Researchers conclude that a market anomaly may be present if a change in the price of an asset or security cannot directly be linked to current relevant information known in the market or to the release of new information into the market.
In the widespread search for discovering profitable anomalies, many findings could simply be the product of a process called data mining, also known as data snooping.
Time-Series Anomalies
Two of the major categories of time-series anomalies that have been documented are
- 1) calendar anomalies and
- 2) momentum and overreaction anomalies.
Calendar Anomalies
January effect, has been observed in most equity markets around the world. This anomaly is also known as the turn-fo-the-year effect, or even often referred to as the “small firm in January effect” because it is most frequently observed for the returns of small market capitalisation stocks.

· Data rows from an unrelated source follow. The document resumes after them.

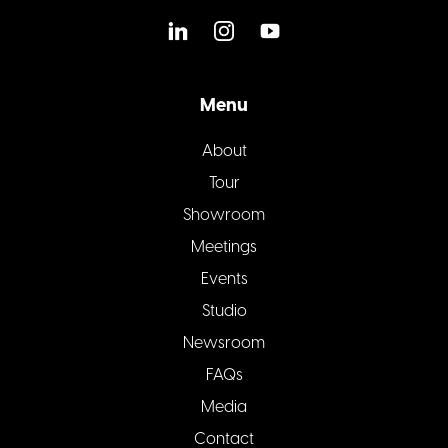
Menu
About
Tour
Showroom
Meetings
Events
Studio
Newsroom
FAQs
Media
Contact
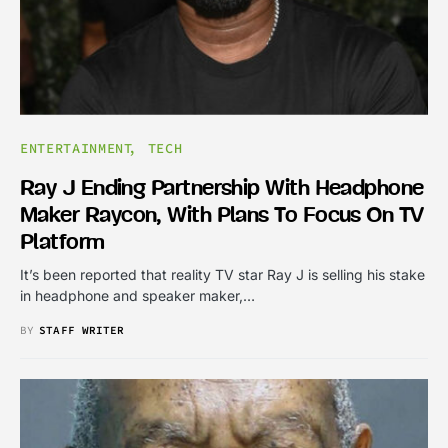
ENTERTAINMENT
TECH
Ray J Ending Partnership With Headphone
Maker Raycon, With Plans To Focus On TV
Platform
It’s been reported that reality TV star Ray J is selling his stake
in headphone and speaker maker,…
BY
STAFF WRITER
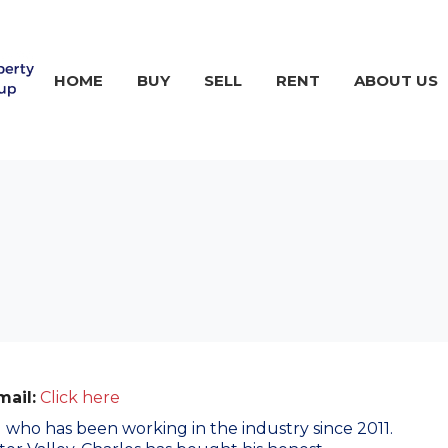
HOME
BUY
SELL
RENT
ABOUT US
mail:
Click here
al who has been working in the industry since 2011.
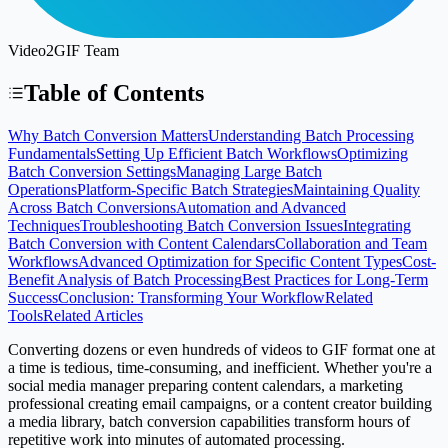
Video2GIF Team
Table of Contents
Why Batch Conversion Matters
Understanding Batch Processing
Fundamentals
Setting Up Efficient Batch Workflows
Optimizing
Batch Conversion Settings
Managing Large Batch
Operations
Platform-Specific Batch Strategies
Maintaining Quality
Across Batch Conversions
Automation and Advanced
Techniques
Troubleshooting Batch Conversion Issues
Integrating
Batch Conversion with Content Calendars
Collaboration and Team
Workflows
Advanced Optimization for Specific Content Types
Cost-
Benefit Analysis of Batch Processing
Best Practices for Long-Term
Success
Conclusion: Transforming Your Workflow
Related
Tools
Related Articles
Converting dozens or even hundreds of videos to GIF format one at
a time is tedious, time-consuming, and inefficient. Whether you're a
social media manager preparing content calendars, a marketing
professional creating email campaigns, or a content creator building
a media library, batch conversion capabilities transform hours of
repetitive work into minutes of automated processing.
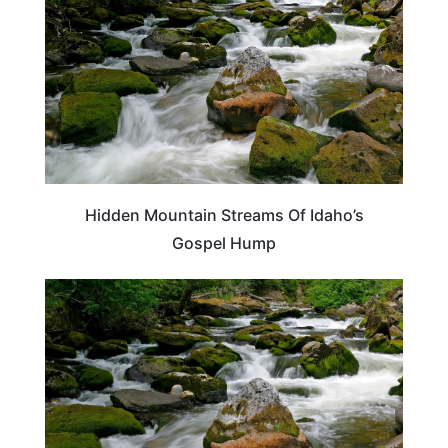
Hidden Mountain Streams Of Idaho’s
Gospel Hump
IDAHO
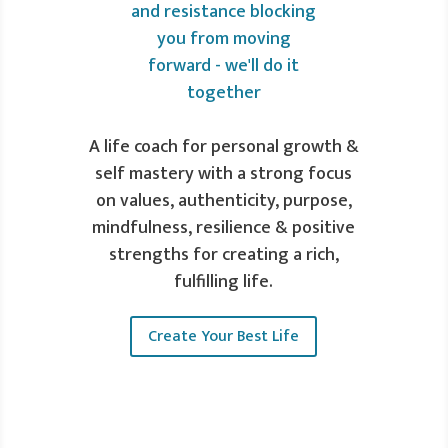
A life coach for personal growth &
self mastery with a strong focus
on values, authenticity, purpose,
mindfulness, resilience & positive
strengths for creating a rich,
fulfilling life.
Create Your Best Life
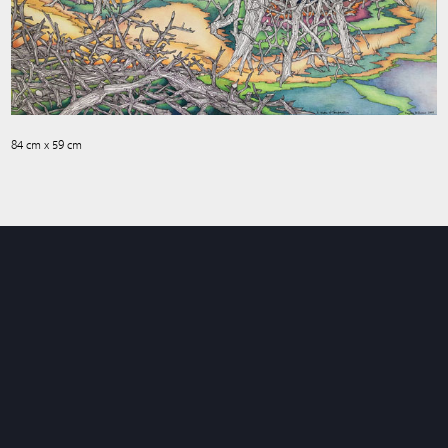
84 cm x 59 cm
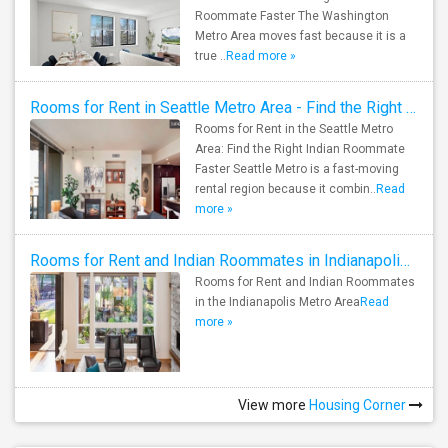
Roommate Faster The Washington
Metro Area moves fast because it is a
true ..
Read more »
Rooms for Rent in Seattle Metro Area - Find the Right Indian Roommate Faster
Rooms for Rent in the Seattle Metro
Area: Find the Right Indian Roommate
Faster Seattle Metro is a fast-moving
rental region because it combin..
Read
more »
Rooms for Rent and Indian Roommates in Indianapolis Metro Area
Rooms for Rent and Indian Roommates
in the Indianapolis Metro Area
Read
more »
View more
Housing Corner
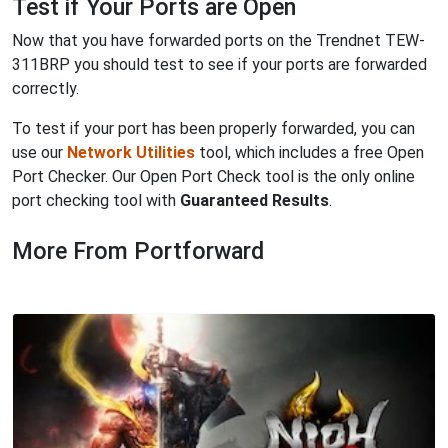
Test if Your Ports are Open
Now that you have forwarded ports on the Trendnet TEW-
311BRP you should test to see if your ports are forwarded
correctly.
To test if your port has been properly forwarded, you can
use our
Network Utilities
tool, which includes a free Open
Port Checker. Our Open Port Check tool is the only online
port checking tool with
Guaranteed Results
.
More From Portforward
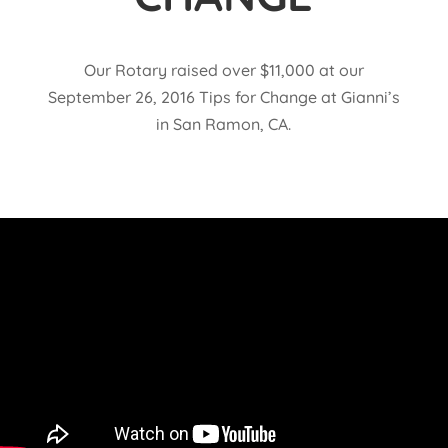
Our Rotary raised over $11,000 at our
September 26, 2016 Tips for Change at Gianni’s
in San Ramon, CA.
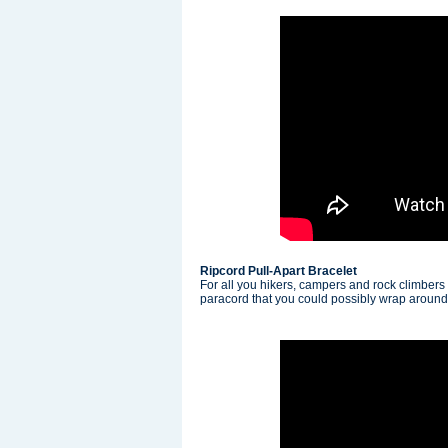
Ripcord Pull-Apart Bracelet
For all you hikers, campers and rock climbers
paracord that you could possibly wrap around y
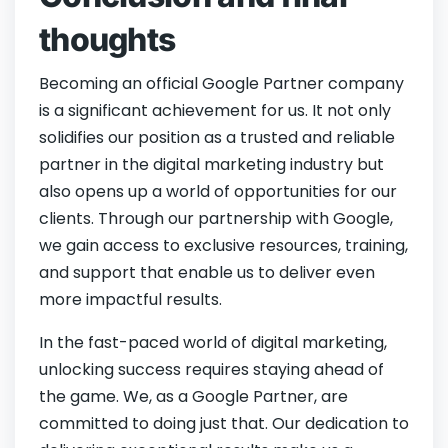
thoughts
Becoming an official Google Partner company
is a significant achievement for us. It not only
solidifies our position as a trusted and reliable
partner in the digital marketing industry but
also opens up a world of opportunities for our
clients. Through our partnership with Google,
we gain access to exclusive resources, training,
and support that enable us to deliver even
more impactful results.
In the fast-paced world of digital marketing,
unlocking success requires staying ahead of
the game. We, as a Google Partner, are
committed to doing just that. Our dedication to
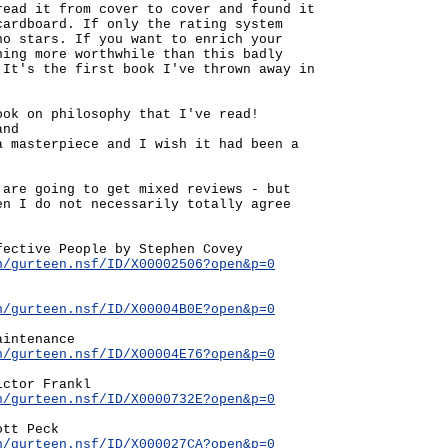
read it from cover to cover and found it
cardboard. If only the rating system
no stars. If you want to enrich your
hing more worthwhile than this badly
 It's the first book I've thrown away in
ook on philosophy that I've read!
and
a masterpiece and I wish it had been a
 are going to get mixed reviews - but
en I do not necessarily totally agree
fective People by Stephen Covey
n/gurteen.nsf/ID/X00002506?open&p=0
n/gurteen.nsf/ID/X00004B0E?open&p=0
aintenance
n/gurteen.nsf/ID/X00004E76?open&p=0
ictor Frankl
n/gurteen.nsf/ID/X0000732E?open&p=0
ott Peck
n/gurteen.nsf/ID/X000027CA?open&p=0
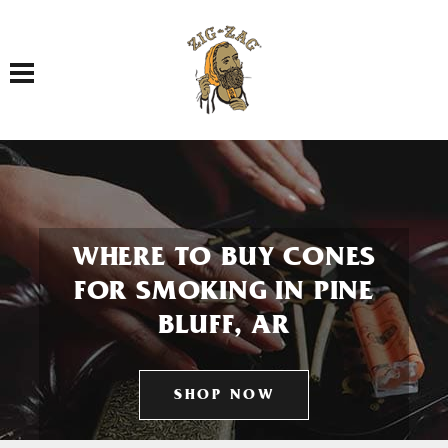
Toggle navigation
WHERE TO BUY CONES
FOR SMOKING IN PINE
BLUFF, AR
SHOP NOW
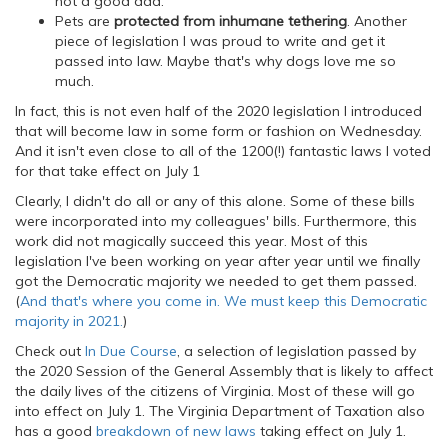
not a good dad.
Pets are
protected from inhumane tethering
. Another
piece of legislation I was proud to write and get it
passed into law. Maybe that's why dogs love me so
much.
In fact, this is not even half of the 2020 legislation I introduced
that will become law in some form or fashion on Wednesday.
And it isn't even close to all of the 1200(!) fantastic laws I voted
for that take effect on July 1
Clearly, I didn't do all or any of this alone. Some of these bills
were incorporated into my colleagues' bills. Furthermore, this
work did not magically succeed this year. Most of this
legislation I've been working on year after year until we finally
got the Democratic majority we needed to get them passed.
(
And that's where you come in. We must keep this Democratic
majority in 2021.
)
Check out
In Due Course
, a selection of legislation passed by
the 2020 Session of the General Assembly that is likely to affect
the daily lives of the citizens of Virginia. Most of these will go
into effect on July 1. The Virginia Department of Taxation also
has a good
breakdown of new laws
taking effect on July 1.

Momentum and Overreaction Anomalies
Momentum anomalies relate to short-term share price patterns. One of the earliest studies to identify this type of anomaly was conducted by Werner DeBondt and Richard Thaler, who argued that investors overreact to the release of unexpected public information.
Cross-Sectional Anomalies
Two of the most researched cross-sectional anomalies in financial markets are the size effect and the value effect.
Size Effect
The size effect results from the observation that equities of small-cap companies tend to outperform equities of large-cap companies on a risk-adjusted basis.
Value Effect
A number of global empirical studies have shown that value stocks, which are generally referred to as stocks that have below-average price-to-earnings (P/E) and market-to-book (M/B) ratios, and above-average dividend yields, have consistently outperformed growth stocks over long periods of time.